In a few weeks, my thirteen-year-old daughter will undergo hip reconstruction surgery.

This is a major blip on the radar for this year. We didn’t expect it to be on our calendar this year.

Isn’t that the theme of 2020?

The year of the unexpected. The year when “normal” was kicked out of the room. The year that taught us to let go of the expectation of “normal”.

When I look back on 2020, years from now, it will be remembered for so much loss. I do not need to recount all the loss for you because you have lived it as well.

But it will mostly be remembered by me as the year that my daughter had her hip reconstructed, again. And for hope.

A reconstructed hope.

The first time her hip was reconstructed she was 20 months old. She was born with hip dysplasia in her left hip but it wasn’t noticeable until she was 18 months old.

My husband got his degree in physical therapy and he notices how people walk. I guess everyone has a peculiarity about them, things they notice.

I notice when a grocery cart isn’t put away in its proper place in the parking lot or when the dishwasher isn’t loaded correctly or the towels are folded wrong in the linen closet. He notices gait patterns.

He started to notice that Eden had a tap-thunk when she was walking instead of tap-tap. (Those aren’t medical/technical terms, but you get the idea.) Her gait pattern wasn’t normal. After a few visits to the doctor, it was determined that her hip socket wasn’t formed correctly, that it was in fact, dislocated, despite the fact that she was able to walk and run without any pain, and that she would need surgery to fix it.

On October 7, 2008, she had her first surgery. We understood the risks, but understood the risk of not doing the surgery was far greater than the risk of being broken.

Fast forward 12 years.

Eden is now thirteen. Her athletic abilities outweigh that of her older brothers when they were her age. Her energy and joy for life are contagious. But she has been in pain.

We knew this surgery would be inevitable.
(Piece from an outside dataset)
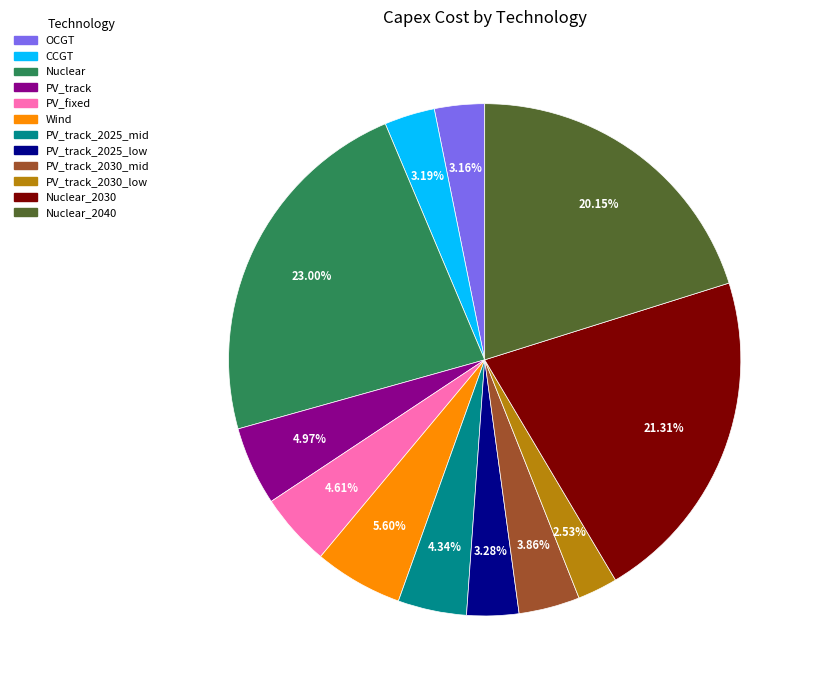

To the nearest percent, what percentage of the pie is Nuclear_2030?

21%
In 2008, her surgeon told us that she would most likely need another surgery when her body changed in her teenage years.

And here we are, 2020. The year of letting go of the expectation of normal.
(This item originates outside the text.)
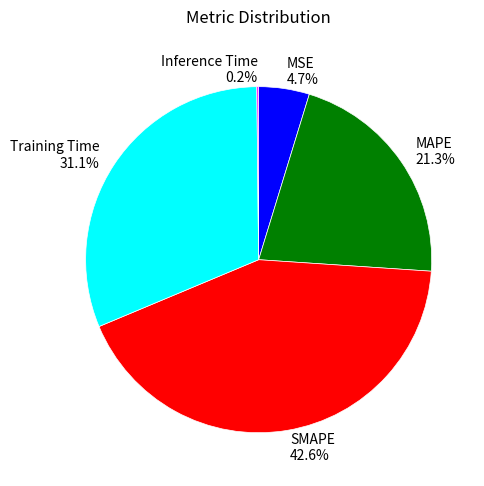

Does any single category account for the majority?

No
The year of reconstructed hope.

We have hope that this surgery will fix her hip and after a few months of pain and therapy, she will be able to run and play her favorite sports again.

We have hope that her joy for life will not be crushed despite the pain.

Our family will not let the pain and reconstruction that we have endured in 2020 to steal our joy.

Going through a reconstruction cannot be accomplished without pain, but it can be endured with hope.